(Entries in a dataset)
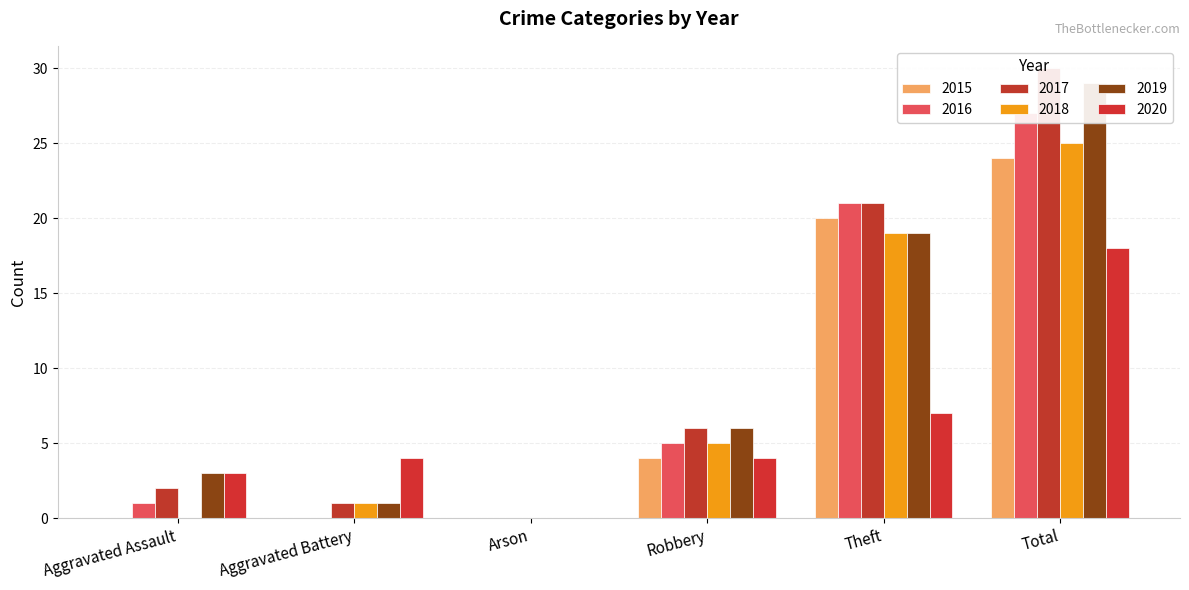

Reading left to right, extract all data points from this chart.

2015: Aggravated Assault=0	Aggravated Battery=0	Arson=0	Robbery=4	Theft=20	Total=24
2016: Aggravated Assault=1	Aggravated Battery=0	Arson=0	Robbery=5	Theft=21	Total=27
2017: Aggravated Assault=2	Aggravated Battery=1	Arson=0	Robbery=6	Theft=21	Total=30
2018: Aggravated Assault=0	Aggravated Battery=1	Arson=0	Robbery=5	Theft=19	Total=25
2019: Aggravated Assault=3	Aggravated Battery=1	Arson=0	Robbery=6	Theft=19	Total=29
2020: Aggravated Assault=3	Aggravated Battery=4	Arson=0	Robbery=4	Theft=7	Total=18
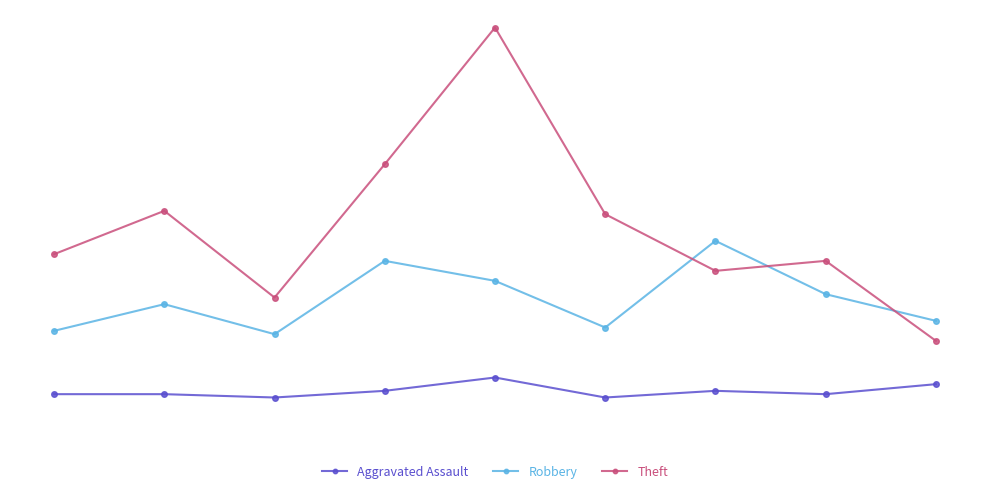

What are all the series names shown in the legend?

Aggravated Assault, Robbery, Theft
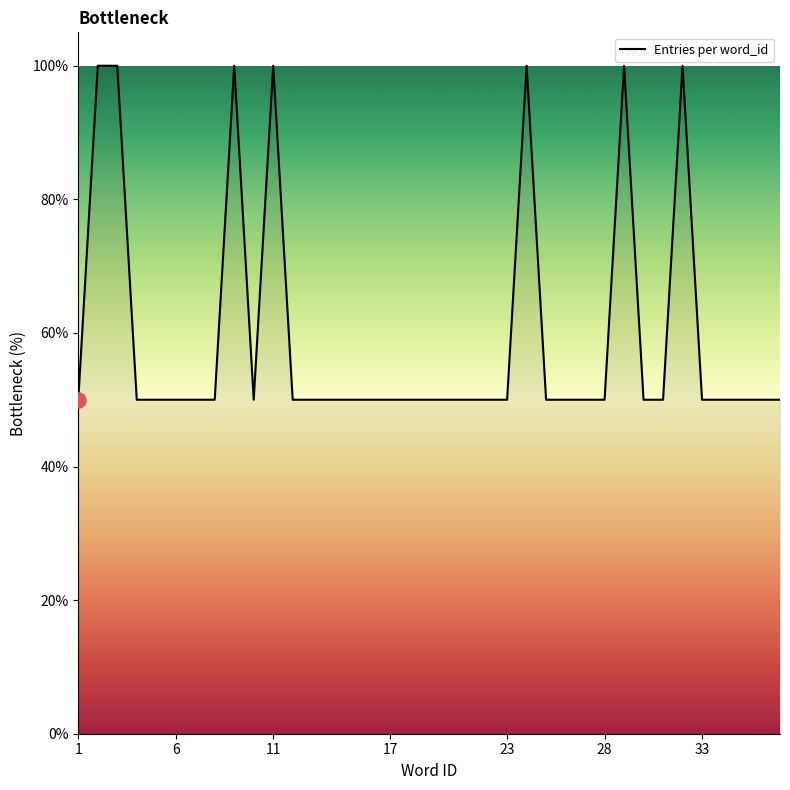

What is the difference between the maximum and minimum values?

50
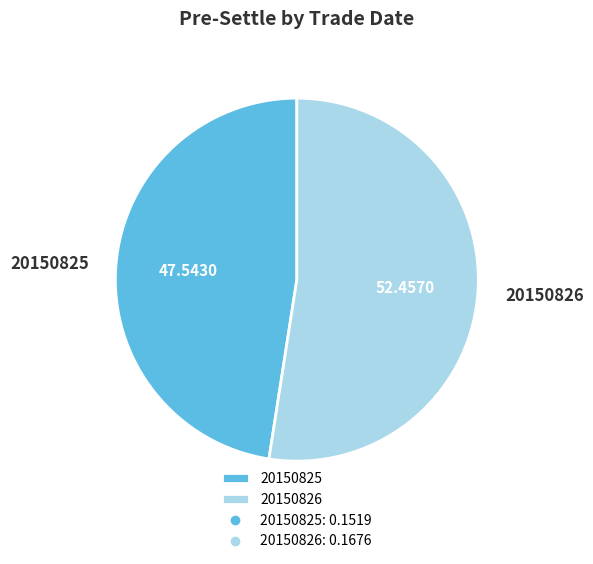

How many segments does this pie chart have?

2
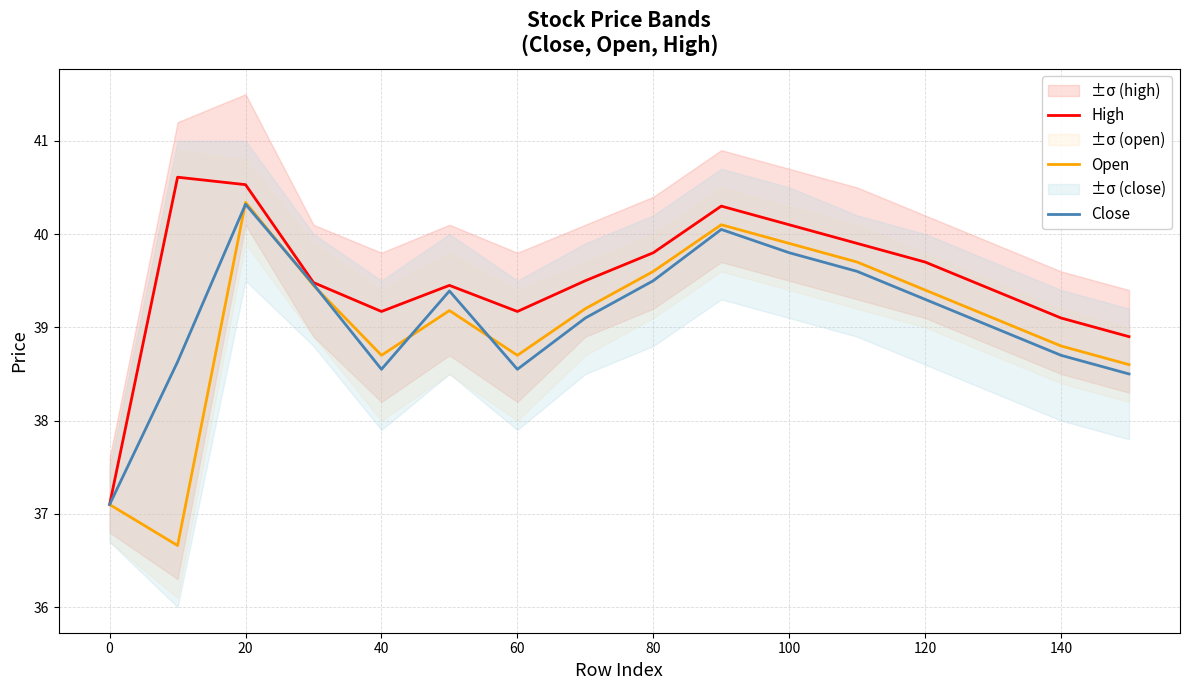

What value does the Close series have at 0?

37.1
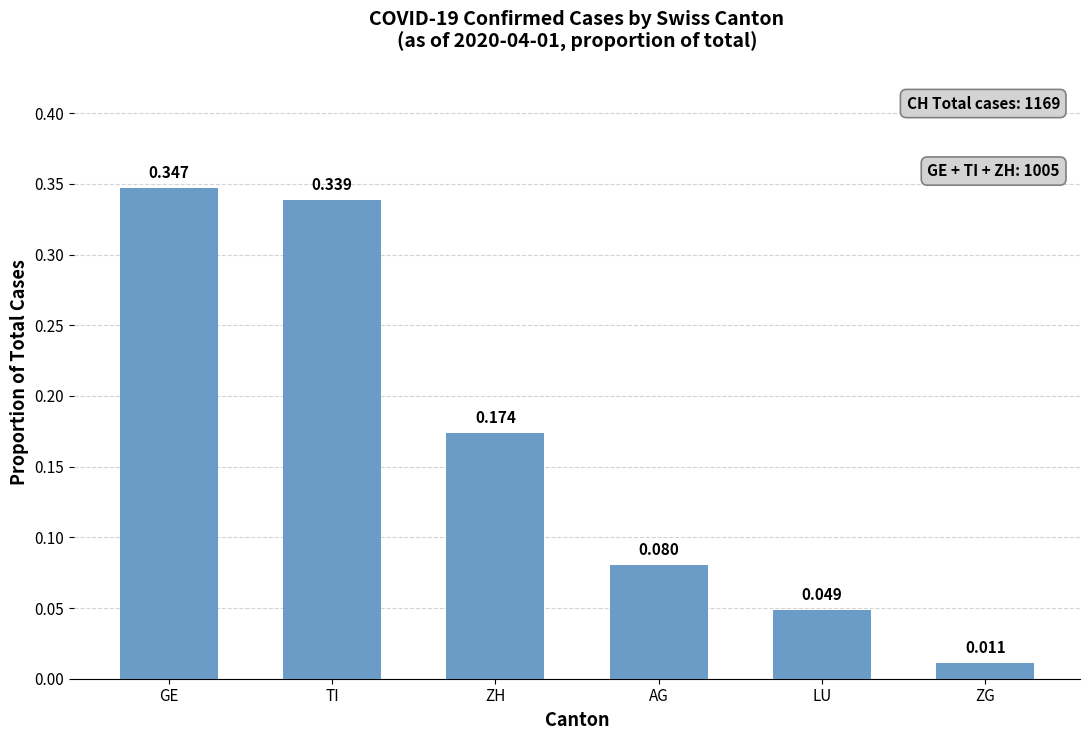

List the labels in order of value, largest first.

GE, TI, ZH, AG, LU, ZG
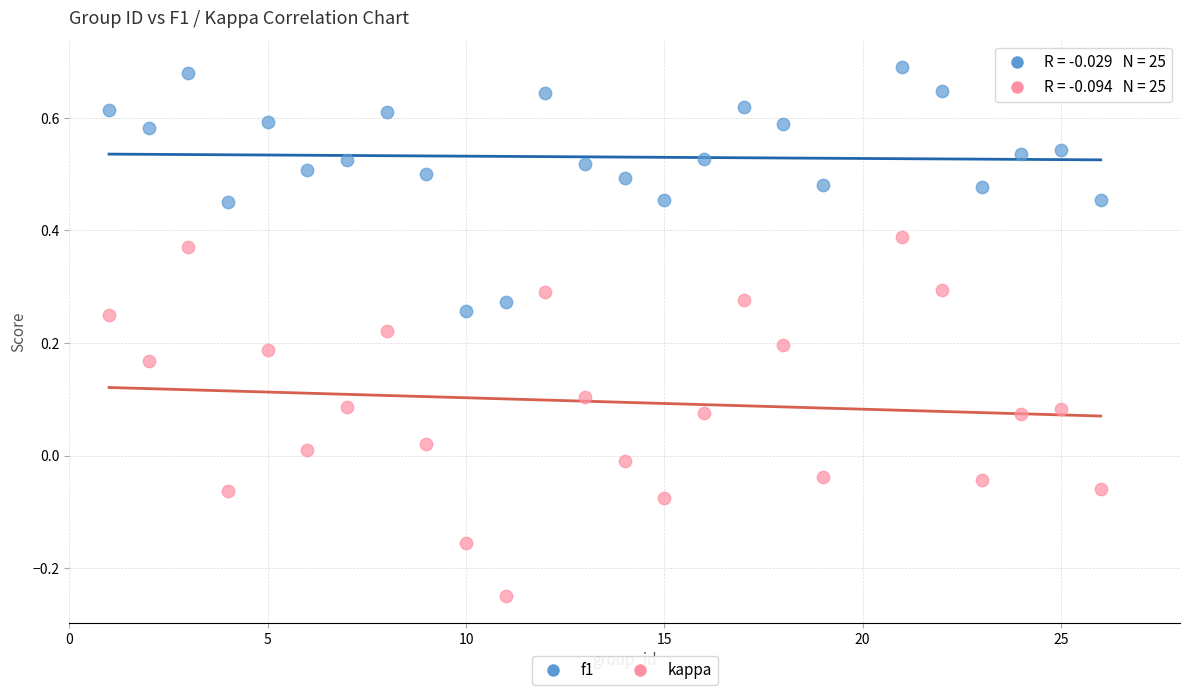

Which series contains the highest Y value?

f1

Directions for this task
Give the lines from the one holding "List the labels" through the end of the entries as a JSON list of strings, one string per line, with blank lines and pictures left out.

Answer section
[
  "List the labels in order of value, largest first.",
  "GE, TI, ZH, AG, LU, ZG",
  "Which series contains the highest Y value?",
  "f1"
]